Porém não será com uma polícia construída e mantida para defender a propriedade privada que isso se dará. Esta polícia transforma-se – e os fatos o demonstram – em beneficiária direta desse mal disfarçado jogo de atuar na legalidade com os pés na ilegalidade.

Polícia para quem precisa. Mas que polícia?
As UPP´s são a menina dos olhos do governador Sergio Cabral. Este é governador dos 13 presos políticos do Consulado dos Estados Unidos. Dos tiros contra professores, da prisão de bombeiros. Este é o homem que declarou que as mulheres das favelas são fábricas de produzir marginais.

Sob seu comando tanques ocuparam as comunidades. Sob sua direção comunidades inteiras vivem sob o controle das UPP´s. Entretanto não há indício de nenhuma investigação buscando identificar os financiadores da indústria da morte.

Por um lado UPP´s, por outro a ocupação direta da chamada Força Nacional. Soldados, em grande parte utilizados na ocupação do Haiti, controlam militarmente regiões como o Complexo do Alemão. A população, em particular as mulheres, são vítimas das mais variadas arbitrariedades e abusos.

Infelizmente, o Deputado Marcelo Freixo (PSOL), um crítico costumeiro da política de UPP´s, frente à resistência que começa a se expressar entre os moradores do Complexo do Alemão contra a ocupação da Força Nacional, passa reivindicar a instalação de UPP´s, para ‘conseguir a paz´.

Precisamos de uma polícia de outro tipo. A realidade demonstra que a existência de uma polícia militarizada transita perigosamente entre a legalidade e a ilegalidade.

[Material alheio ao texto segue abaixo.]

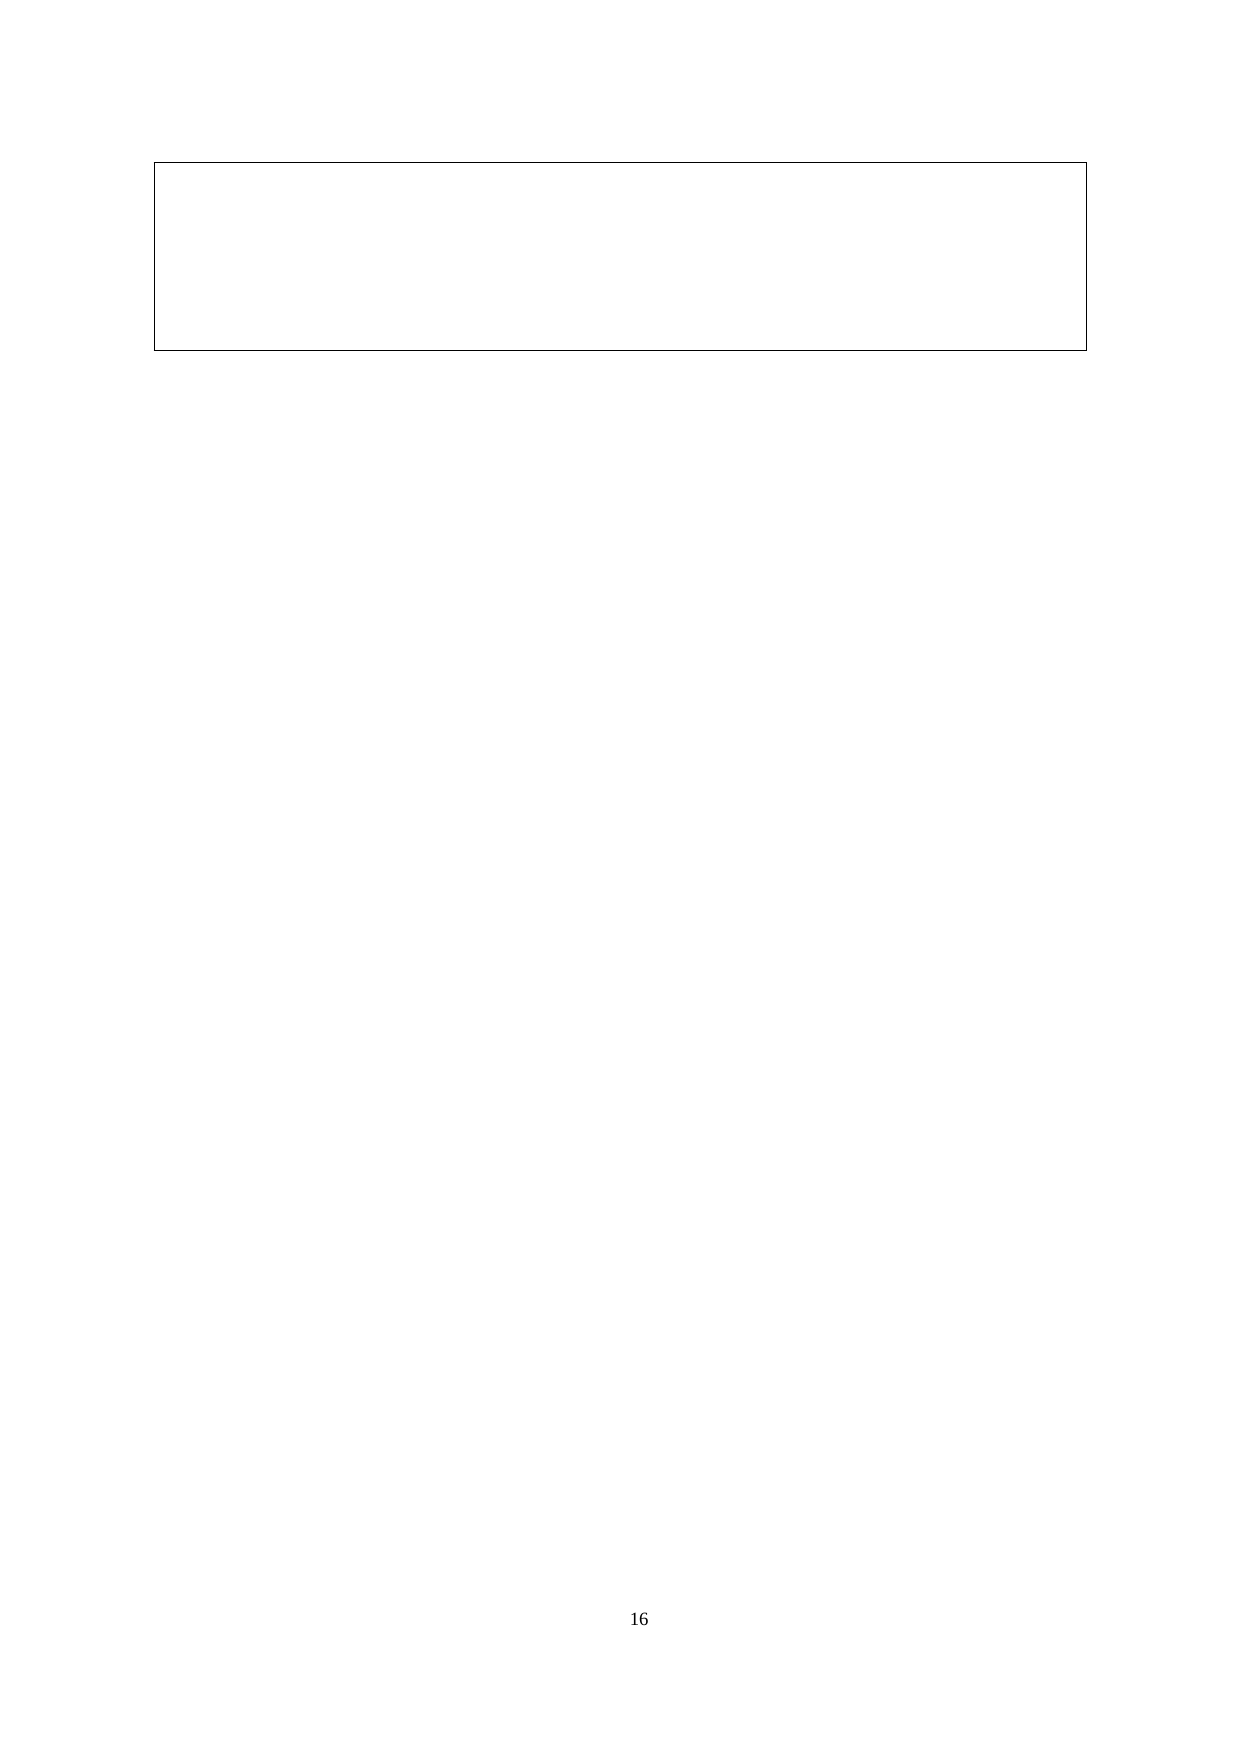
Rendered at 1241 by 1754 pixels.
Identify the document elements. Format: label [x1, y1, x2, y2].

É urgente a extinção da Policia Militar. A investigação de todos os seus membros e a construção de uma única policia, desmilitarizada, controlada pelos trabalhadores e a população. Uma polícia com seus chefes eleitos diretamente. Com direito a construção de sindicatos e direito de greve.

Precisamos inverter a ordem. As investigações precisam recair sobre os financiadores, e sobre os que lucram rios de dinheiro com a indústria da morte. Isto não pode ser feito por uma polícia a serviço da propriedade privada, por uma polícia que atua para os ricos e poderosos e que se beneficia da própria ilegalidade.

Esta ordem só começará a ser invertida quando ricos e poderosos começarem a freqüentar as cadeias do outro lado das grades.